Marinate the chicken. In a bowl, mix olive oil, minced garlic, lemon juice, honey, soy sauce, smoked paprika, oregano, salt, and pepper.
Add the chicken pieces and toss to coat. Let sit for 15–30 minutes while you start the quinoa. If you have time, chill for up to 4 hours for deeper flavor.

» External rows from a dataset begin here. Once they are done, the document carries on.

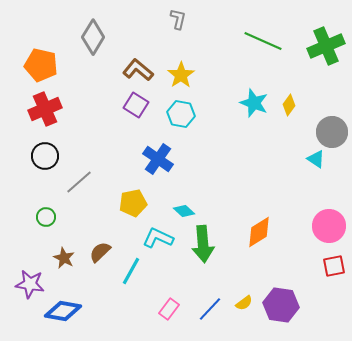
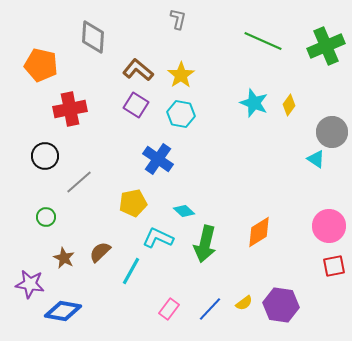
gray diamond: rotated 28 degrees counterclockwise
red cross: moved 25 px right; rotated 12 degrees clockwise
green arrow: moved 2 px right; rotated 18 degrees clockwise
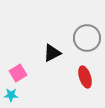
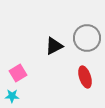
black triangle: moved 2 px right, 7 px up
cyan star: moved 1 px right, 1 px down
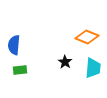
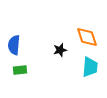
orange diamond: rotated 50 degrees clockwise
black star: moved 5 px left, 12 px up; rotated 24 degrees clockwise
cyan trapezoid: moved 3 px left, 1 px up
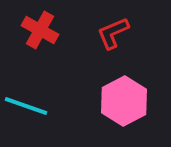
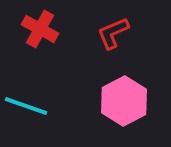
red cross: moved 1 px up
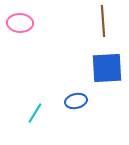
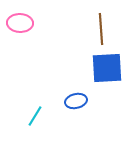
brown line: moved 2 px left, 8 px down
cyan line: moved 3 px down
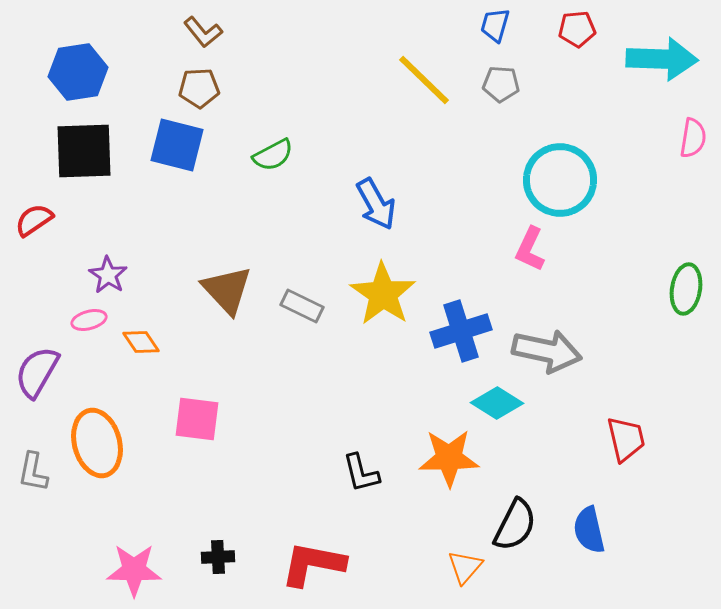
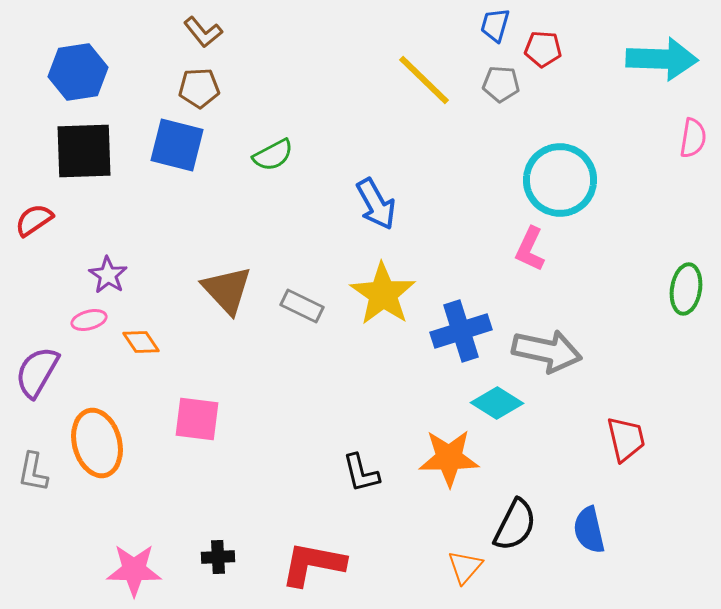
red pentagon: moved 34 px left, 20 px down; rotated 9 degrees clockwise
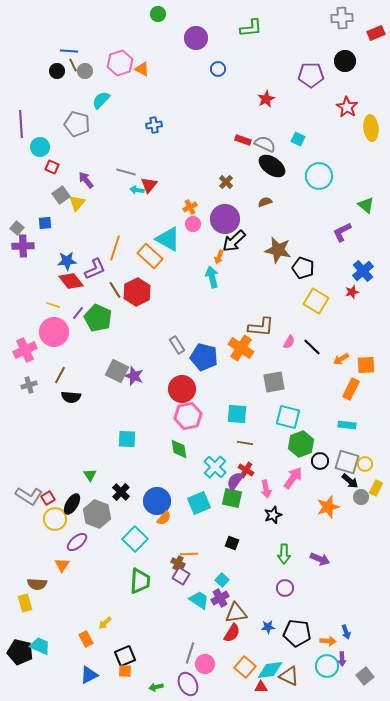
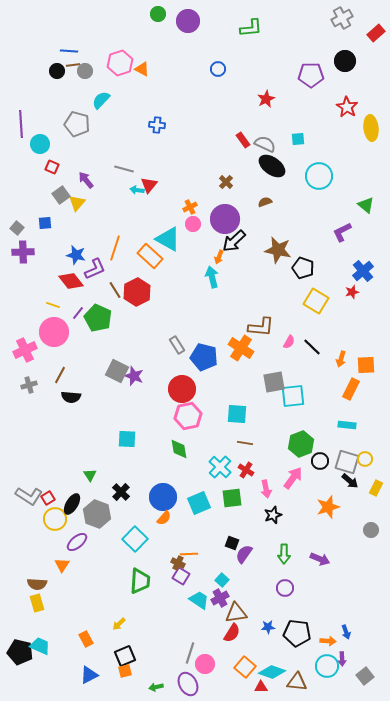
gray cross at (342, 18): rotated 25 degrees counterclockwise
red rectangle at (376, 33): rotated 18 degrees counterclockwise
purple circle at (196, 38): moved 8 px left, 17 px up
brown line at (73, 65): rotated 72 degrees counterclockwise
blue cross at (154, 125): moved 3 px right; rotated 14 degrees clockwise
cyan square at (298, 139): rotated 32 degrees counterclockwise
red rectangle at (243, 140): rotated 35 degrees clockwise
cyan circle at (40, 147): moved 3 px up
gray line at (126, 172): moved 2 px left, 3 px up
purple cross at (23, 246): moved 6 px down
blue star at (67, 261): moved 9 px right, 6 px up; rotated 18 degrees clockwise
orange arrow at (341, 359): rotated 42 degrees counterclockwise
cyan square at (288, 417): moved 5 px right, 21 px up; rotated 20 degrees counterclockwise
yellow circle at (365, 464): moved 5 px up
cyan cross at (215, 467): moved 5 px right
purple semicircle at (235, 481): moved 9 px right, 73 px down
gray circle at (361, 497): moved 10 px right, 33 px down
green square at (232, 498): rotated 20 degrees counterclockwise
blue circle at (157, 501): moved 6 px right, 4 px up
yellow rectangle at (25, 603): moved 12 px right
yellow arrow at (105, 623): moved 14 px right, 1 px down
cyan diamond at (270, 670): moved 2 px right, 2 px down; rotated 28 degrees clockwise
orange square at (125, 671): rotated 16 degrees counterclockwise
brown triangle at (289, 676): moved 8 px right, 6 px down; rotated 20 degrees counterclockwise
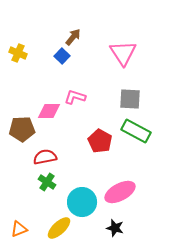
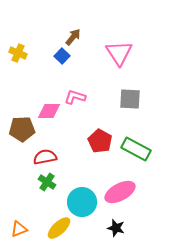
pink triangle: moved 4 px left
green rectangle: moved 18 px down
black star: moved 1 px right
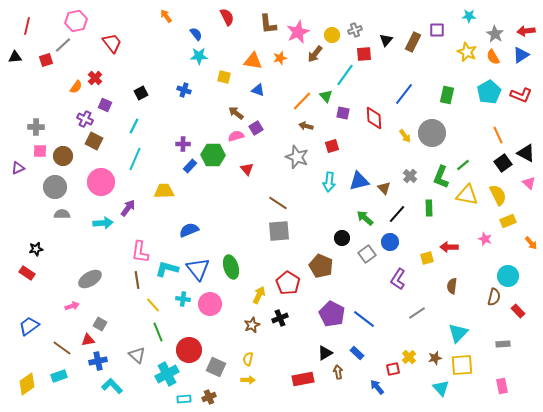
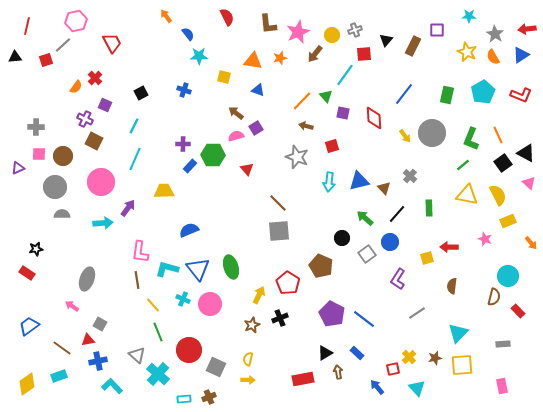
red arrow at (526, 31): moved 1 px right, 2 px up
blue semicircle at (196, 34): moved 8 px left
brown rectangle at (413, 42): moved 4 px down
red trapezoid at (112, 43): rotated 10 degrees clockwise
cyan pentagon at (489, 92): moved 6 px left
pink square at (40, 151): moved 1 px left, 3 px down
green L-shape at (441, 177): moved 30 px right, 38 px up
brown line at (278, 203): rotated 12 degrees clockwise
gray ellipse at (90, 279): moved 3 px left; rotated 40 degrees counterclockwise
cyan cross at (183, 299): rotated 16 degrees clockwise
pink arrow at (72, 306): rotated 128 degrees counterclockwise
cyan cross at (167, 374): moved 9 px left; rotated 20 degrees counterclockwise
cyan triangle at (441, 388): moved 24 px left
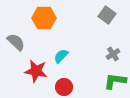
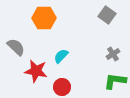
gray semicircle: moved 5 px down
red circle: moved 2 px left
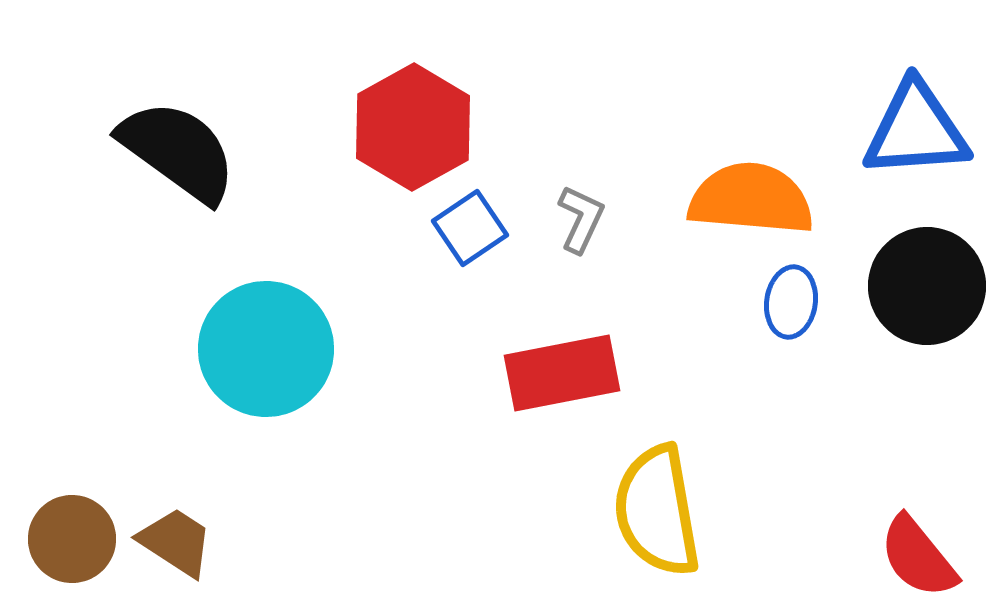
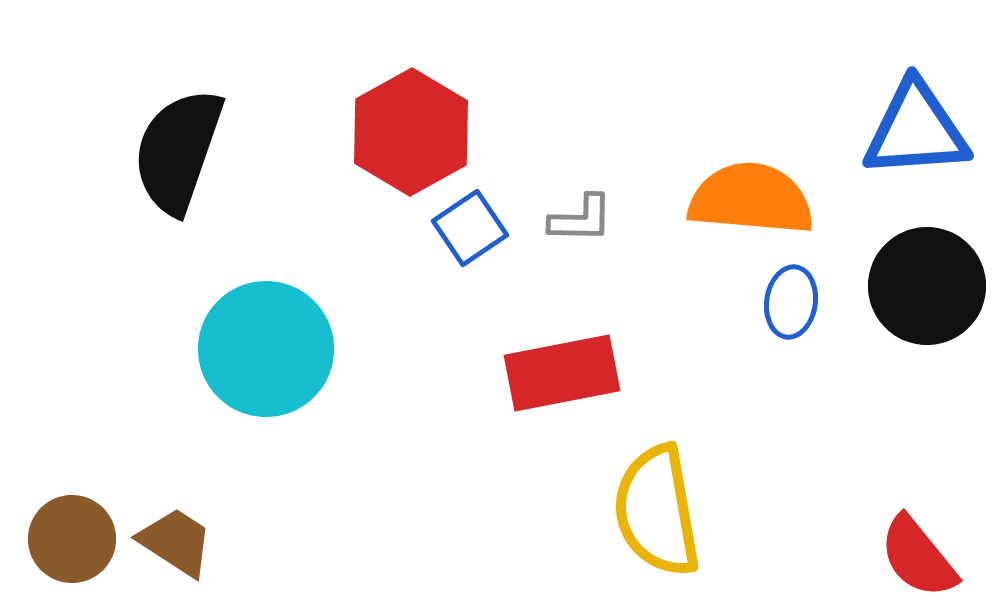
red hexagon: moved 2 px left, 5 px down
black semicircle: rotated 107 degrees counterclockwise
gray L-shape: rotated 66 degrees clockwise
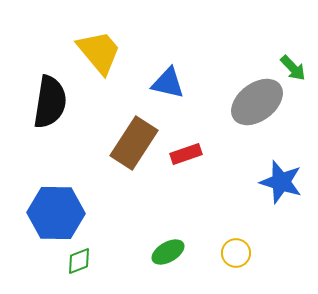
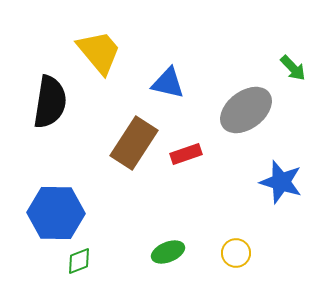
gray ellipse: moved 11 px left, 8 px down
green ellipse: rotated 8 degrees clockwise
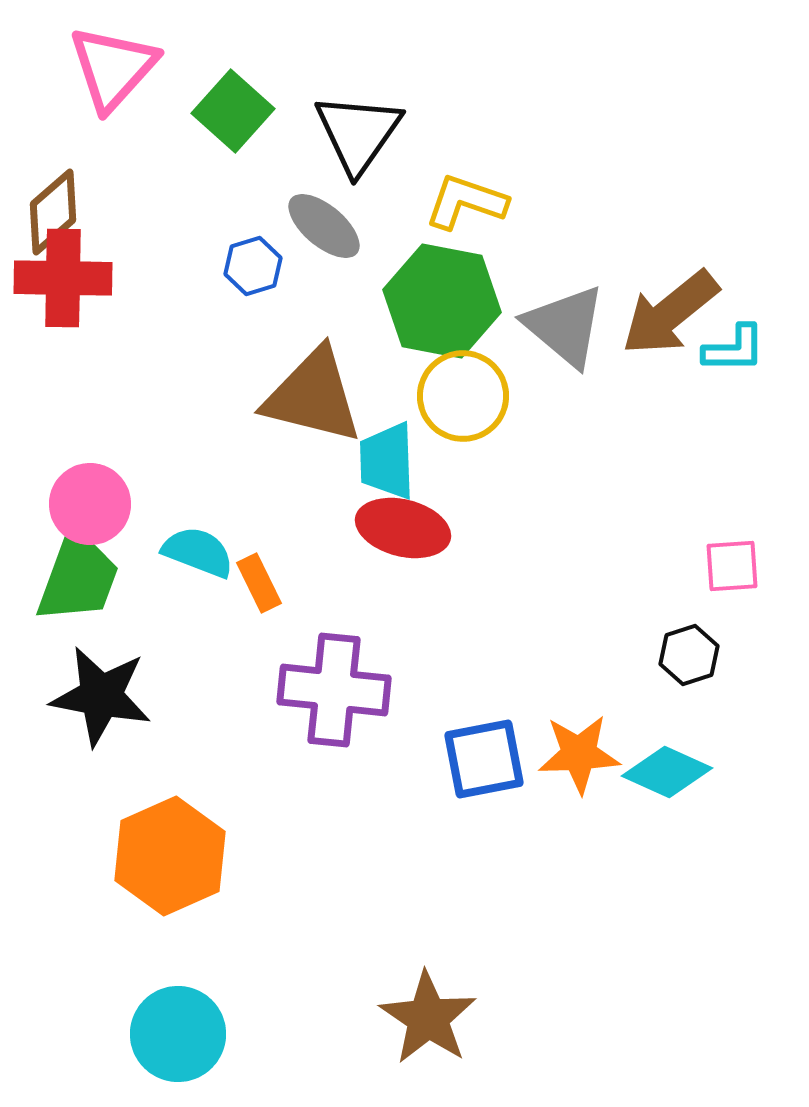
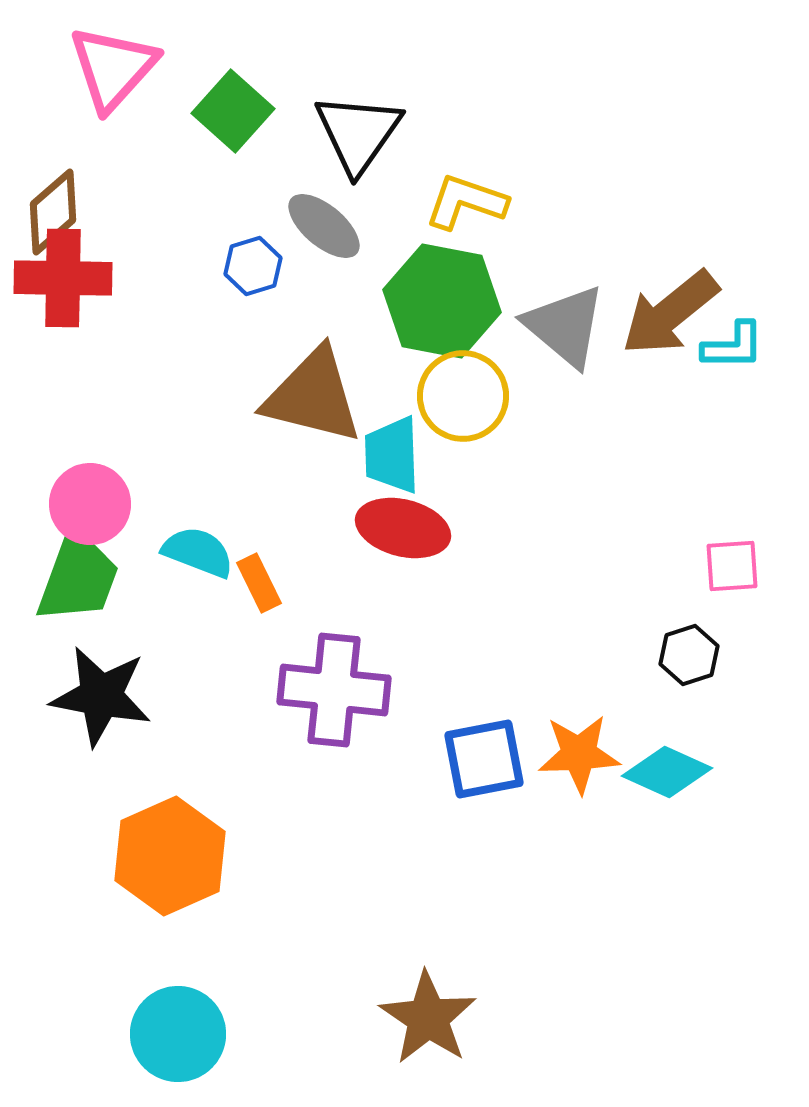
cyan L-shape: moved 1 px left, 3 px up
cyan trapezoid: moved 5 px right, 6 px up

Cook the quinoa. Rinse quinoa under cold water until it runs clear.
Combine quinoa, broth, bay leaf, and a pinch of salt in a small pot. Bring to a boil, then reduce heat, cover, and simmer 15 minutes. Turn off heat and let sit, covered, 5 minutes.
Fluff with a fork and discard the bay leaf.
Sear the chicken. Heat a large skillet over medium-high. Add a light drizzle of oil. Spread the chicken in a single layer and cook 5–7 minutes total, flipping once, until cooked through and golden at the edges.
Avoid crowding the pan so it browns instead of steams.
Make the drizzle. In a small jar, whisk or shake together olive oil, lemon juice, garlic, Dijon, honey, and a pinch of salt and pepper until emulsified. Adjust acidity and salt to taste.
Prep the veggies. Halve tomatoes, dice cucumber, slice pepper and onion, and chop herbs. Keep them crisp and bite-size for easy eating.
Assemble the bowls. Add a bed of quinoa to each bowl.
Top with spinach, chicken, tomatoes, cucumber, bell pepper, and onion. Add avocado and cheese if using. Spoon the lemon-garlic drizzle over the top and finish with fresh herbs.
Taste and tweak. Add a pinch of salt, a squeeze of lemon, or another splash of dressing to brighten everything right before serving.